A raison d’un million d’habitants supplémentaires chaque décennie depuis l’indépendance en 1956, la population tunisienne n’en a pas moins connu une stabilisation de sa population au cours de la dernière décennie, avant qu’elle ne reparte probablement vers la hausse à l’avenir.
Dr Rym Fayela, cheffe du bureau de l’Unfpa-Tunisie, Fonds des Nations unies pour la population, a voulu célébrer la Journée mondiale de la population du 11 juillet 2024 en convergeant les études et travaux des principales institutions tunisiennes à ce sujet.

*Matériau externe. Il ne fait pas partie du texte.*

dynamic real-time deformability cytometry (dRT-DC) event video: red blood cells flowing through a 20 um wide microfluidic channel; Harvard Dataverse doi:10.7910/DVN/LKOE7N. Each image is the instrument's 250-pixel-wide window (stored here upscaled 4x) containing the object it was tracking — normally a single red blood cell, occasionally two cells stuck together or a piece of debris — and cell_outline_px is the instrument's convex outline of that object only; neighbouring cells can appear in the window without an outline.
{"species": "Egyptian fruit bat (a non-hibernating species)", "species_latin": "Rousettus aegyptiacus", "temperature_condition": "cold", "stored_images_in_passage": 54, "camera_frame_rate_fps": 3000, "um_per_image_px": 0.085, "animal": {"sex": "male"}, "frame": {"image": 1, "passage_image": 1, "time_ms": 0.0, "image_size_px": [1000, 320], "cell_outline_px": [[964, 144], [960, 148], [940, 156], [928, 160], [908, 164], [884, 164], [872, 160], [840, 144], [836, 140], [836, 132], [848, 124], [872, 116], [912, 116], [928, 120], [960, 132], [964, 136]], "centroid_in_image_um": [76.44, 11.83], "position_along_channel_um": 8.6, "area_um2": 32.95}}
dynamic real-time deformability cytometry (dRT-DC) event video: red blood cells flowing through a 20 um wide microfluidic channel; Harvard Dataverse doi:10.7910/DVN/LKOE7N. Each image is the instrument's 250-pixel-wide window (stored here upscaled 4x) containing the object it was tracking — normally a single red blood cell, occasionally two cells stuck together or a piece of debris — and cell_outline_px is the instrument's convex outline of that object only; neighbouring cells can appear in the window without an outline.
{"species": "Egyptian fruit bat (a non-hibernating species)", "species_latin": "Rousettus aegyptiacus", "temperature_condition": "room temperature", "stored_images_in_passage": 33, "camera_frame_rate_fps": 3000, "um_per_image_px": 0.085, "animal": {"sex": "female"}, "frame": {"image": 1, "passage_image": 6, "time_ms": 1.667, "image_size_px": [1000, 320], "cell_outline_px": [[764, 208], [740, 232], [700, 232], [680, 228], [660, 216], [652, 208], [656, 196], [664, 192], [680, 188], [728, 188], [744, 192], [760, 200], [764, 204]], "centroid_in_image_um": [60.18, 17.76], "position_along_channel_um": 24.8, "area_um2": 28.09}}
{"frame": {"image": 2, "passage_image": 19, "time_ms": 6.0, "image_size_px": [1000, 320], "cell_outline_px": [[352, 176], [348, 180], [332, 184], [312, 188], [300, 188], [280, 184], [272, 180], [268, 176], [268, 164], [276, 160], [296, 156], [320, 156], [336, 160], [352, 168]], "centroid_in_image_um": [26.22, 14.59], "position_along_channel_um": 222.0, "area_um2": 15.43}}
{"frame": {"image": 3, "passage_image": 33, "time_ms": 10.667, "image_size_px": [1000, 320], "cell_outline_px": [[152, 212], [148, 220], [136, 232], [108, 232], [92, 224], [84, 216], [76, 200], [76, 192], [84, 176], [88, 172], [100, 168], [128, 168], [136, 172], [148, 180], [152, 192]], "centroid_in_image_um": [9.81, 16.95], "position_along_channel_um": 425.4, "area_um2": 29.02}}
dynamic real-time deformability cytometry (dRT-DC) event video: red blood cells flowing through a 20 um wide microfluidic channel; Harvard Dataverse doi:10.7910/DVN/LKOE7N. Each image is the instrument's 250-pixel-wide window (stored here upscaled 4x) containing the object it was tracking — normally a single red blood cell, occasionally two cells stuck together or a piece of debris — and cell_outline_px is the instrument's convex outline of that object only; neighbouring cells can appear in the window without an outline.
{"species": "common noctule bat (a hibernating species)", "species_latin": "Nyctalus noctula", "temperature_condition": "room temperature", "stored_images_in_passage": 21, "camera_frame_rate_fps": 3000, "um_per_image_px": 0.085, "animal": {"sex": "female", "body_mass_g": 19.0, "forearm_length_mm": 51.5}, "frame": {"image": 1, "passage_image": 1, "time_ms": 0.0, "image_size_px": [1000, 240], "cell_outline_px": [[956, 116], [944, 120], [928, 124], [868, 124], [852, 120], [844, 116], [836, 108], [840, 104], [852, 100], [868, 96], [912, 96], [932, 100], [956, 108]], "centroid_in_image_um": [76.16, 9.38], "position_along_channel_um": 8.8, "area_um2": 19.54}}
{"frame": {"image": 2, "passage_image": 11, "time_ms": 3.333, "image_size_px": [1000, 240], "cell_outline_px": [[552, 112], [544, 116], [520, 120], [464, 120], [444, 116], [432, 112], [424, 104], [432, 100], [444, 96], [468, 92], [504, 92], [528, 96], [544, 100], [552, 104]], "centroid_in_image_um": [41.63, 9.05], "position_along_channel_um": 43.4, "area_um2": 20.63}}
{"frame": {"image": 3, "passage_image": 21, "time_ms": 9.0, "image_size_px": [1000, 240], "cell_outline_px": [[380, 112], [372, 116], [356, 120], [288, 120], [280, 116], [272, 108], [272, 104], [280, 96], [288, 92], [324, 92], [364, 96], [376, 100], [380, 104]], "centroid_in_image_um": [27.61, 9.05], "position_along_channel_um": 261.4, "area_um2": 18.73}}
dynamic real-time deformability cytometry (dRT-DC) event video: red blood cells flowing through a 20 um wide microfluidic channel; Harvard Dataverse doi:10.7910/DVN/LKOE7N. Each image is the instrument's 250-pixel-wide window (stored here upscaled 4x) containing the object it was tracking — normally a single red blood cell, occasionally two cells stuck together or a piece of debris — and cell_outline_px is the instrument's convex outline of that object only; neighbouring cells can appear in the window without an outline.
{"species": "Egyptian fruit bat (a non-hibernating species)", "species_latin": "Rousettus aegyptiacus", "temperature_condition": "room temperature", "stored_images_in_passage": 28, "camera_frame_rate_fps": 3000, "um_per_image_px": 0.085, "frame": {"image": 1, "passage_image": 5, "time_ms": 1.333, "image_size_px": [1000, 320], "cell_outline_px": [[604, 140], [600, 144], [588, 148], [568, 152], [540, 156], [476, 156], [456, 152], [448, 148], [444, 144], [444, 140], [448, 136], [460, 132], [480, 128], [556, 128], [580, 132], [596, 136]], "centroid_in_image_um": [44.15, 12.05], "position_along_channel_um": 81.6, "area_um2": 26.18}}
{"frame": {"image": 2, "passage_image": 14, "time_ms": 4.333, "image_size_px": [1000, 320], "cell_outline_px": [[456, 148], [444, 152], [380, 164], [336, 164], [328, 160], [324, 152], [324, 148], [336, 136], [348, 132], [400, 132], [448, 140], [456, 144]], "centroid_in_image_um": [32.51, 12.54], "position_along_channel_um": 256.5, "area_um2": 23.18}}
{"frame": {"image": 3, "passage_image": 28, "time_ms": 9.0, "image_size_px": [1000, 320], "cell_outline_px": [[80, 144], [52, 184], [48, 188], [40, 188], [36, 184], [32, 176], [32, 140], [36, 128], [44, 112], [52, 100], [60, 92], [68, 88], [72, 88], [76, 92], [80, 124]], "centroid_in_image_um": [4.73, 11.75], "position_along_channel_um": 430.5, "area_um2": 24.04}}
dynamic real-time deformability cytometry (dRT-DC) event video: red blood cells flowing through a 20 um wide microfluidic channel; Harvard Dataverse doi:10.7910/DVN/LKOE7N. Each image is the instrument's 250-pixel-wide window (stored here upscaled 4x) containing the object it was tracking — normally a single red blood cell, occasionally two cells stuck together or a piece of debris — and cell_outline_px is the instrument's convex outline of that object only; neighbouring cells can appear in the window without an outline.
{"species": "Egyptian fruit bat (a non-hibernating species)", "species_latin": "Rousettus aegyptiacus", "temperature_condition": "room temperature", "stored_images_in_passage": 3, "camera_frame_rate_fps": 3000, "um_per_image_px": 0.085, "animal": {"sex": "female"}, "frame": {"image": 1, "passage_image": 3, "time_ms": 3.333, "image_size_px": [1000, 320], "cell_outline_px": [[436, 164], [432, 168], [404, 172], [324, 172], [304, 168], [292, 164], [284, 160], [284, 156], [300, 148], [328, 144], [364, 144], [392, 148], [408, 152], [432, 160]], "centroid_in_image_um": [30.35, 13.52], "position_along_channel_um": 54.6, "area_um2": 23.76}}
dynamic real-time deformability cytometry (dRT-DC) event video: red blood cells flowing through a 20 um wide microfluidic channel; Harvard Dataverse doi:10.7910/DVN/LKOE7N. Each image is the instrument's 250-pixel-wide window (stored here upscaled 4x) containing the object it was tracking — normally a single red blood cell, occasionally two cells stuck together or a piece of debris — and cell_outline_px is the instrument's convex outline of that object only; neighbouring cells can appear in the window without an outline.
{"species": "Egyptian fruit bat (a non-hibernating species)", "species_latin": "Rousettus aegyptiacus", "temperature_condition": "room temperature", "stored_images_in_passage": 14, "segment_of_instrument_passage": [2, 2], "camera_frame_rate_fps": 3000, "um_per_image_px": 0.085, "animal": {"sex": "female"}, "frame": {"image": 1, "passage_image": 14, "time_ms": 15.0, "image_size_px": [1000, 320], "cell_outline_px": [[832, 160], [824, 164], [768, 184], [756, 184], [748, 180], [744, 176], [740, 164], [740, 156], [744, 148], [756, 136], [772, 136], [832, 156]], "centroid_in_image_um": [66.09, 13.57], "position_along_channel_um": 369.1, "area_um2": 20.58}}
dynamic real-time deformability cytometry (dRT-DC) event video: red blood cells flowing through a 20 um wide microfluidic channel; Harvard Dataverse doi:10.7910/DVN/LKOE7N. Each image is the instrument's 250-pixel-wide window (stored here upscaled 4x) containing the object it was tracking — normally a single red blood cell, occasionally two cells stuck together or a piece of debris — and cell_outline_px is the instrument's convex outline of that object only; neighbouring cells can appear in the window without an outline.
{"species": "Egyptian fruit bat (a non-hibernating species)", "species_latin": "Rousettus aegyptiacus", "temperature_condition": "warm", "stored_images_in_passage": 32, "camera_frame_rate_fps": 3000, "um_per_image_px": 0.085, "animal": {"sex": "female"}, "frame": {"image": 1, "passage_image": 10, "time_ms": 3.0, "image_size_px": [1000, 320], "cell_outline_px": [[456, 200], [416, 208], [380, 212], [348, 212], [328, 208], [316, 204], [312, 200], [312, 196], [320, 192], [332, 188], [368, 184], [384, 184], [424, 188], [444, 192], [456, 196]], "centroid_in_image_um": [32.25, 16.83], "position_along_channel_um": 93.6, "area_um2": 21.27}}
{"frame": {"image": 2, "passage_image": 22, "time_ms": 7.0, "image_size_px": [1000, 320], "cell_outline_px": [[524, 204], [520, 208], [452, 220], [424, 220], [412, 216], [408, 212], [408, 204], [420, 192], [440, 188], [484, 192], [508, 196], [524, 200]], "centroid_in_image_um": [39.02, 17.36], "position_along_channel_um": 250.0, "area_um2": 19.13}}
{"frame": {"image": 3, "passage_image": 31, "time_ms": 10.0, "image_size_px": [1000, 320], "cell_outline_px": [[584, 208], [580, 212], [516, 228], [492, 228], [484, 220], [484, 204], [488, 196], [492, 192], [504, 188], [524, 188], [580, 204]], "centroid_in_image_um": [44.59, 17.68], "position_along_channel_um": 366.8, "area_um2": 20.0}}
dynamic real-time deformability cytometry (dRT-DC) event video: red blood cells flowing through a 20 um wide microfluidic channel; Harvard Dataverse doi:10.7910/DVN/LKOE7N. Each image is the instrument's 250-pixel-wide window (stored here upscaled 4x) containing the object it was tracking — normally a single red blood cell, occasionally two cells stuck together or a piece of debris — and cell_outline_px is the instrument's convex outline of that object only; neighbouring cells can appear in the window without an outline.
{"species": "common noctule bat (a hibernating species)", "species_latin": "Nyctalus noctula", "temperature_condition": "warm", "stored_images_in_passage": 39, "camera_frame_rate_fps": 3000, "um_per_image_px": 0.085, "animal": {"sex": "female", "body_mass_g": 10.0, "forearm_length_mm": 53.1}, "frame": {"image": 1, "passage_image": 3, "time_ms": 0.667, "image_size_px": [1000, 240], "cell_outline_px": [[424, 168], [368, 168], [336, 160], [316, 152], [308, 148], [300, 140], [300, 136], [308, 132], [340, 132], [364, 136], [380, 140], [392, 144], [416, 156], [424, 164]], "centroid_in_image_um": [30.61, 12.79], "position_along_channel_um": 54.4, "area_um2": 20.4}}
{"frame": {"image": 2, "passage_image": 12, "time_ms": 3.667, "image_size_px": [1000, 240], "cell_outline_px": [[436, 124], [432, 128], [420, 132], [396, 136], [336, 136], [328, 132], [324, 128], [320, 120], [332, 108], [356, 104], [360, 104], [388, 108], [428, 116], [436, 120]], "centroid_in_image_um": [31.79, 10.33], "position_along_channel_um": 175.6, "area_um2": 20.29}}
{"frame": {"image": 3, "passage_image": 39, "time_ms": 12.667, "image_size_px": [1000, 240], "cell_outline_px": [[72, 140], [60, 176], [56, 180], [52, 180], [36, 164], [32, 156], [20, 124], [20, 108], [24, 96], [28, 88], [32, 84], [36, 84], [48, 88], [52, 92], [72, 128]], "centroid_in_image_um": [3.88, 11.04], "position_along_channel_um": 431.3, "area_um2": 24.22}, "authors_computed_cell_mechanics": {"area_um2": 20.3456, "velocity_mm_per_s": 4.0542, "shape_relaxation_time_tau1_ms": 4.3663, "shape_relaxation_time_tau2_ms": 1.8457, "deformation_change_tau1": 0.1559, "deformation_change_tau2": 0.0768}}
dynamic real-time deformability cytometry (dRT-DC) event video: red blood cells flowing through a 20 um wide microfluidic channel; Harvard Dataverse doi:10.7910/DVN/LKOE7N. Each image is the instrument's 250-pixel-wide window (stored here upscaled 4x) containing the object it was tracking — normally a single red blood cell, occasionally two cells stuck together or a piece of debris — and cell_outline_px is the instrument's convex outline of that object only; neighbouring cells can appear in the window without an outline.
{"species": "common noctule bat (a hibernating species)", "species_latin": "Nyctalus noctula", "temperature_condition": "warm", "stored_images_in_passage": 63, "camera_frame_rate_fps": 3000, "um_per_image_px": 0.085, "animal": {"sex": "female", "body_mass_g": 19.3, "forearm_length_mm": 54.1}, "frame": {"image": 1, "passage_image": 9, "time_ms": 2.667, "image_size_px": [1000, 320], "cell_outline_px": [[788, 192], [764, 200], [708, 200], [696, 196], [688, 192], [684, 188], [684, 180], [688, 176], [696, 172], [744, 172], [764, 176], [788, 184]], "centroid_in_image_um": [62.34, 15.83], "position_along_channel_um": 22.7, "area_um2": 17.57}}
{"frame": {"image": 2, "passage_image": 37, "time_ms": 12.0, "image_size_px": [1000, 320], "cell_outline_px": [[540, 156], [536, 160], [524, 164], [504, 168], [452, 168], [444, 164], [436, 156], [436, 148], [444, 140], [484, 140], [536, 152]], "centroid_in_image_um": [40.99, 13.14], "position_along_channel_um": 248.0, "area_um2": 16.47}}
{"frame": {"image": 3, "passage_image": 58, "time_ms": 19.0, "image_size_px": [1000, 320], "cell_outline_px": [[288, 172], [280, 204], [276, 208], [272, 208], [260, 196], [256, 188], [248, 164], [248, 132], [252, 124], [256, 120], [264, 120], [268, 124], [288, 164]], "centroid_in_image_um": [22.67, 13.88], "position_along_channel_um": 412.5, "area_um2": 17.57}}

Ceci sous une problématique qui relève l’importance de données inclusives en matière de démographie et de population, principalement vers le bien-être social et la prospérité. Dans ce cadre, le ministère de l’Economie et de la Planification et l’Unfpa, ainsi que des représentants de différents ministères et de la société civile ont organisé une table ronde sur les moyens d’améliorer le traitement des données en matière de démographie et de population.
En synergie avec les ODD
Sous la thématique «Le pouvoir des données inclusives pour un avenir résilient et équitable de la population en Tunisie», des experts en matière de démographie et d’autres responsables ont joint leurs réflexions et études pour tirer de nouvelles conclusions, à même de permettre de nouvelles avancées structurelles pour le pays. Quelle production d’indicateurs qui réponde aux besoins de la Tunisie ? Et dans une large mesure, comment élaborer et conceptualiser les données pour être en synergie avec les Objectifs du développement durable (ODD), par exemple ?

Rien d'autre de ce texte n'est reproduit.